You could create a vocabulary, but that’s not required for local use.

<!DOCTYPE html>
<html>
<head itemscope>
  <meta itemprop="details" content="52:AS6[rxSdsMd4RgYXJgeabsRAVBZ:0406139009]" />
  <meta itemprop="policyId" content="1234567890" />
  <meta itemprop="partyId" content="0987654321" />
  <link itemprop="emailAddress" href="mailto:user@email.com" /> <!-- or use a meta element if you don’t want to provide a full URI with "mailto:" scheme -->
  <meta itemprop="error" content="49" />
  <meta itemprop="subsessionid" content="bffd5bc0-a03e-42e5-a531-50529dae57e3" />
</head>

Using data in a script

The script element can be used for data blocks. You can choose any format that suits your needs. Example with plain text:

<!DOCTYPE html>
<html>
<head>
  <script type="text/plain">
    details = 52:AS6[rxSdsMd4RgYXJgeabsRAVBZ:0406139009]
    policyId = 1234567890
    partyId = 0987654321
    emailAddress = user@email.com
    error = 49
    subsessionid = bffd5bc0-a03e-42e5-a531-50529dae57e3
  </script>
</head>


回答3:

What if you try using the data- format to add a custom attribute to them, something like data-type or data-name and omitting the real name attribute or maybe setting it all to "abstract" or something (I donno if the validator will give problems for repeated meta names):

<meta data-name="details" content="52:AS6[rxSdsMd4RgYXJgeabsRAVBZ:0406139009]" />

So you could reference to that data-name to work with your meta stuff...
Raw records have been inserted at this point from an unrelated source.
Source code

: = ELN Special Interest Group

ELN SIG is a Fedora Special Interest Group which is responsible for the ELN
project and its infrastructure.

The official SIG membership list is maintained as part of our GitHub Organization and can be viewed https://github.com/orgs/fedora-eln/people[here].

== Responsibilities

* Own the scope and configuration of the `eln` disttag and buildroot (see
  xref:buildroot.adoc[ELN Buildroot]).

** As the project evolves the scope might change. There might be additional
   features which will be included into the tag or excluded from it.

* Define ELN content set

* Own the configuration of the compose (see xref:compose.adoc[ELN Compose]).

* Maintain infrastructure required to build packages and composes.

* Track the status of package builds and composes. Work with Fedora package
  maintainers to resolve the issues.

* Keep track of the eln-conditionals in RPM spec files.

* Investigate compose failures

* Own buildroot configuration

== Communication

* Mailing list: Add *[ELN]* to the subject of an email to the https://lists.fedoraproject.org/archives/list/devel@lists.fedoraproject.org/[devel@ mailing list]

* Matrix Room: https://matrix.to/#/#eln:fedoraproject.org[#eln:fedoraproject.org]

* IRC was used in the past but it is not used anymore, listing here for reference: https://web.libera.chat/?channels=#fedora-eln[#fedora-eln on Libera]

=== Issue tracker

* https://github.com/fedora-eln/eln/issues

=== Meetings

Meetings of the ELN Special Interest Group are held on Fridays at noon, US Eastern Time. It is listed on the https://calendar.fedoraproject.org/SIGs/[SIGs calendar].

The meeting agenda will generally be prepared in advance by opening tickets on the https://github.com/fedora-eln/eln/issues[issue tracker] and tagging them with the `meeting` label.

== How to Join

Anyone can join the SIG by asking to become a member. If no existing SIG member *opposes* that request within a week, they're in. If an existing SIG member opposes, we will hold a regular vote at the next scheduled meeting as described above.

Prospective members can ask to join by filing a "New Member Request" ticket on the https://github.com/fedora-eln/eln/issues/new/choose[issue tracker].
http://html5doctor.com/html5-custom-data-attributes/



回答4:

Either option would technically work, although the solution could come down to how your organisation feels about page validation.

As you say, adding information into custom metadata tags will invalidate your markup.
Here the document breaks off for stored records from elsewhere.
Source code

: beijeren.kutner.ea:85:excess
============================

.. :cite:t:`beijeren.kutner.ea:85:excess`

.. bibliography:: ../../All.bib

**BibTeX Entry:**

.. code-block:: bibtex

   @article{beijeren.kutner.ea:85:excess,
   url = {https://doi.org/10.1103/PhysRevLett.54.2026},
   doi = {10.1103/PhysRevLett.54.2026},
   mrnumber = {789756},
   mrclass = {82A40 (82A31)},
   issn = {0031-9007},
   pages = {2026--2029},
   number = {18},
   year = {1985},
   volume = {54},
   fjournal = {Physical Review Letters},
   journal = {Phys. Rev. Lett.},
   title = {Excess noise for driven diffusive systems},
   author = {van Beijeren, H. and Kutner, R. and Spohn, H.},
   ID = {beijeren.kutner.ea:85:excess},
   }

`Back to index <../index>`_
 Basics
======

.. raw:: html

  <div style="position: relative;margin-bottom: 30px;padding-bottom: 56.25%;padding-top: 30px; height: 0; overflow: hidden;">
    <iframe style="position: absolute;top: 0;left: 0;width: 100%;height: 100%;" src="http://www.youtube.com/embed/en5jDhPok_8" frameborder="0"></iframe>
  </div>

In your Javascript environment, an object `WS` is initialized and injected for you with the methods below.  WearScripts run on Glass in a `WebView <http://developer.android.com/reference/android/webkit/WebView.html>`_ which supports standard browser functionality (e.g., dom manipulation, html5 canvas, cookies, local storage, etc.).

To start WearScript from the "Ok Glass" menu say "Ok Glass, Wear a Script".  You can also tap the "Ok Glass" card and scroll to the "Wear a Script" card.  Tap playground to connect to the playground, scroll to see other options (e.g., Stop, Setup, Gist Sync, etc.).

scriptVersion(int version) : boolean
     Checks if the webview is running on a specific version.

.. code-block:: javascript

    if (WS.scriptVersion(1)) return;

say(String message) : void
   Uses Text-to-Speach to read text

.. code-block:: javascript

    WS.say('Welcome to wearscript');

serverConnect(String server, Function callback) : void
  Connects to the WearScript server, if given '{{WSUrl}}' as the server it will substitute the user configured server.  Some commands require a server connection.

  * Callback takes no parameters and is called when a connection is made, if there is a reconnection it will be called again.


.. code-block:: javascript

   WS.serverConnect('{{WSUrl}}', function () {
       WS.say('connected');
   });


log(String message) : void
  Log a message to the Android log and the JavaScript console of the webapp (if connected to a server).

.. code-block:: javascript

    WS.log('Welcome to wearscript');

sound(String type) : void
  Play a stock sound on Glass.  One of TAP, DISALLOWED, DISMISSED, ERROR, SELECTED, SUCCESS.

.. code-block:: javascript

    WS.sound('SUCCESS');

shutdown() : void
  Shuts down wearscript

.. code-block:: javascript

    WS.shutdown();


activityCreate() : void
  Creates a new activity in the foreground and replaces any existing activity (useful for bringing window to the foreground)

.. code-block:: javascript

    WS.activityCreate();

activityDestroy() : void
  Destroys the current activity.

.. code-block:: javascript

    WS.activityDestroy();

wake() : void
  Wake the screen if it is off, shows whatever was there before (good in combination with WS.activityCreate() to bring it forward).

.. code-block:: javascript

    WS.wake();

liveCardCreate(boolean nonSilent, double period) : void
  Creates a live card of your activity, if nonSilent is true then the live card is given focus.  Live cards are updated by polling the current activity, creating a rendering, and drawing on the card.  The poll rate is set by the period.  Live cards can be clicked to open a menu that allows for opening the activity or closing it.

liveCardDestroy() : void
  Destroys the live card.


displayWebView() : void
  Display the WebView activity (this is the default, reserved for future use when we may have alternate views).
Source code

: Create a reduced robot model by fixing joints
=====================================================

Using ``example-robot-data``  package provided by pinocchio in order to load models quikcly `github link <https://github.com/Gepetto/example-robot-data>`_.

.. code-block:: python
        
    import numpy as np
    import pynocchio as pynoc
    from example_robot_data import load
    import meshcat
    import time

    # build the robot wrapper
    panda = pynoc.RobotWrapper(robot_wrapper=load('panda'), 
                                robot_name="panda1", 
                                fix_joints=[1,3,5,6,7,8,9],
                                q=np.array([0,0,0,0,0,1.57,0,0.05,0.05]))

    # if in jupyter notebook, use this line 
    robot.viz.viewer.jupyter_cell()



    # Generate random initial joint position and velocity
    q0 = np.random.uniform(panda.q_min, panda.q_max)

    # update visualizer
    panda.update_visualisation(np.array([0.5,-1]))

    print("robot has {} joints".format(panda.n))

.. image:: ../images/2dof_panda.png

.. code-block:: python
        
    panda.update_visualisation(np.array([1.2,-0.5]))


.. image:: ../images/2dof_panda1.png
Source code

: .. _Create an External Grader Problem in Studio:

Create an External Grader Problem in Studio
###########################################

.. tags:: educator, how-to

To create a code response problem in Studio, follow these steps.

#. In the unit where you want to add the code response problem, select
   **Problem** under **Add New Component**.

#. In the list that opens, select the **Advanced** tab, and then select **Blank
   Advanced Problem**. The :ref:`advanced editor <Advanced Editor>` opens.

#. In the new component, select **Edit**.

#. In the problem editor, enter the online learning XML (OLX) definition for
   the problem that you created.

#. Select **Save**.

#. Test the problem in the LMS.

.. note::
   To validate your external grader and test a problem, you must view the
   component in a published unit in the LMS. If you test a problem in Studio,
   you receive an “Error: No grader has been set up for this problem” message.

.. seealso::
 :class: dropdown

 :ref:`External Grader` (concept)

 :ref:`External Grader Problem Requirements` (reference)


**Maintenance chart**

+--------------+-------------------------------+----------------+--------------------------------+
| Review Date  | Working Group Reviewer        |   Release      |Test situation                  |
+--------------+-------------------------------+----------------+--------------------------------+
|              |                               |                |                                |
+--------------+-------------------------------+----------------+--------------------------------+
For my organisation, page validation is part of technical accessibility and is considered very important. Doing anything that would prevent pages from validating would not be allowed.

I wouldn't attempt to register new metadata names and values as these are specific to your organisation and not for public use.

I would probably leave this information as HTML comments if this is already working for your organisation.